Academic Center for General Practice, K.U.Leuven, Belgium.
Palliat Med. 2013 Mar;27(3):197-208. doi: 10.1177/0269216311435268. Epub 2012 Feb 6.
The lack of a clear definition of the palliative care patient hampers the comparison of results across different studies and impedes implementation of research findings in everyday practice.
The aim of this article is to propose minimum characteristics that define a palliative care patient.
The design involved a systematic review of medical literature searching randomised controlled trials (RCTs) in palliative care for clear descriptions of their palliative care patients.
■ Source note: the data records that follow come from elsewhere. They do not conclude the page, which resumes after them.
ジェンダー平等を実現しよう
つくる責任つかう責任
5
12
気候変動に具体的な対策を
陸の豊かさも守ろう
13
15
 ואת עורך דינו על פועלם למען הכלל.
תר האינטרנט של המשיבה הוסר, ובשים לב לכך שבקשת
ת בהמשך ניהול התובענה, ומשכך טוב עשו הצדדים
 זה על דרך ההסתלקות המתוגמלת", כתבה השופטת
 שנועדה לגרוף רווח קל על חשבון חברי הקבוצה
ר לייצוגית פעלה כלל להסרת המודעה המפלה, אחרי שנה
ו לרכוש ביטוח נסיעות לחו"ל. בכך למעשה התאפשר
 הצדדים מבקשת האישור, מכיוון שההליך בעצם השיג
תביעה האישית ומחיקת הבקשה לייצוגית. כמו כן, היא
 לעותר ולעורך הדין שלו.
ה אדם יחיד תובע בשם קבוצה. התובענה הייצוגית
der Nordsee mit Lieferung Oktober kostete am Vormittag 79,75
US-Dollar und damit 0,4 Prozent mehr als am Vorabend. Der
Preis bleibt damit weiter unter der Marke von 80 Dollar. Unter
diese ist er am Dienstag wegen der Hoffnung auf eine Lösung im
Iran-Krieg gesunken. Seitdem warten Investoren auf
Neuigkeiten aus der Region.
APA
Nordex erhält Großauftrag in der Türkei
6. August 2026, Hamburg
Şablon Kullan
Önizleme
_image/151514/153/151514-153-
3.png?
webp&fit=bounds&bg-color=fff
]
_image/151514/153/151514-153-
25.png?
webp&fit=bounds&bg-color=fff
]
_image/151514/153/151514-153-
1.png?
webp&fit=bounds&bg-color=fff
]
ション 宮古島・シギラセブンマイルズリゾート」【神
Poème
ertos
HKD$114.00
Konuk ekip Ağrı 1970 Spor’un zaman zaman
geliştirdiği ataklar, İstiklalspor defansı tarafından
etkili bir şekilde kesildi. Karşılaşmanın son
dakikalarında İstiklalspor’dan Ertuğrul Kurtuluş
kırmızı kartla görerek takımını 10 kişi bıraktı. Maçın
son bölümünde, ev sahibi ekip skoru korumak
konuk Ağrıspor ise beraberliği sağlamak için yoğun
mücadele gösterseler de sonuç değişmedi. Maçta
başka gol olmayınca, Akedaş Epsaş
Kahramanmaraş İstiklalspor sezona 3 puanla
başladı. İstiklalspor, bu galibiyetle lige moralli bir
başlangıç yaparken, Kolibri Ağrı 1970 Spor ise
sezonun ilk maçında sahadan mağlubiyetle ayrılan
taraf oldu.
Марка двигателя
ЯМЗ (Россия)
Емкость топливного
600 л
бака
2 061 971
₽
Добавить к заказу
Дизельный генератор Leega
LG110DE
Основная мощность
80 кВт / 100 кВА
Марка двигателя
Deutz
We systematically describe relevant characteristics of the study populations of 60 eligible RCTs.
The data sources used were MEDLINE, EMBASE, CINAHL, and PSYCHINFO, including all non-cancer RCTs (1 January 1995-4 March 2010) and an equivalent number of the most recent cancer RCTs (1 January 2003-4 March 2010).
Half of the non-cancer studies were excluded because they did not relate to palliative care. We conclude that published RCTs have no clear definitions of their palliative care patients and illustrate the diversity of this patient, the lack of consensus concerning the attributes of illnesses needing palliation and the ambiguous use of the adjective 'palliative'.
We propose elements of the patients' health status (e.g. a progressive, life-threatening disease with no possibility of obtaining remission or stabilisation, or modifying the course of the illness) and the care delivered to them (e.g. a holistic interdisciplinary approach that focuses on supporting the quality of the end of life) to be included in the definition of a palliative care patient. We also suggest considering the patients' readiness to accept palliative care and a vision of palliative care shared by the patient and all caregivers involved as potentially important elements in this definition.
缺乏对姑息治疗患者的明确定义,阻碍了不同研究结果的比较,并妨碍了研究结果在日常实践中的实施。
本文旨在提出定义姑息治疗患者的最低特征。
本研究采用系统综述方法,检索姑息治疗中的随机对照试验(RCT),以明确描述其姑息治疗患者。我们系统地描述了 60 项符合条件的 RCT 研究人群的相关特征。
使用的资料来源包括 MEDLINE、EMBASE、CINAHL 和 PSYCHINFO,包括所有非癌症 RCT(1995 年 1 月 1 日至 2010 年 3 月 4 日)和最近的癌症 RCT(2003 年 1 月 1 日至 2010 年 3 月 4 日)的同等数量。
一半的非癌症研究被排除在外,因为它们与姑息治疗无关。我们得出的结论是,已发表的 RCT 对其姑息治疗患者没有明确的定义,并说明了这类患者的多样性,对需要姑息治疗的疾病的属性缺乏共识,以及形容词“姑息”的使用含糊不清。
我们提出了患者健康状况的要素(例如,一种进行性、危及生命的疾病,没有缓解或稳定的可能性,或改变疾病的进程)和对他们提供的护理(例如,一种整体的多学科方法,侧重于支持生命末期的质量)应包括在姑息治疗患者的定义中。我们还建议考虑患者接受姑息治疗的准备情况,以及患者和所有相关护理人员对姑息治疗的共同看法,作为该定义中的潜在重要要素。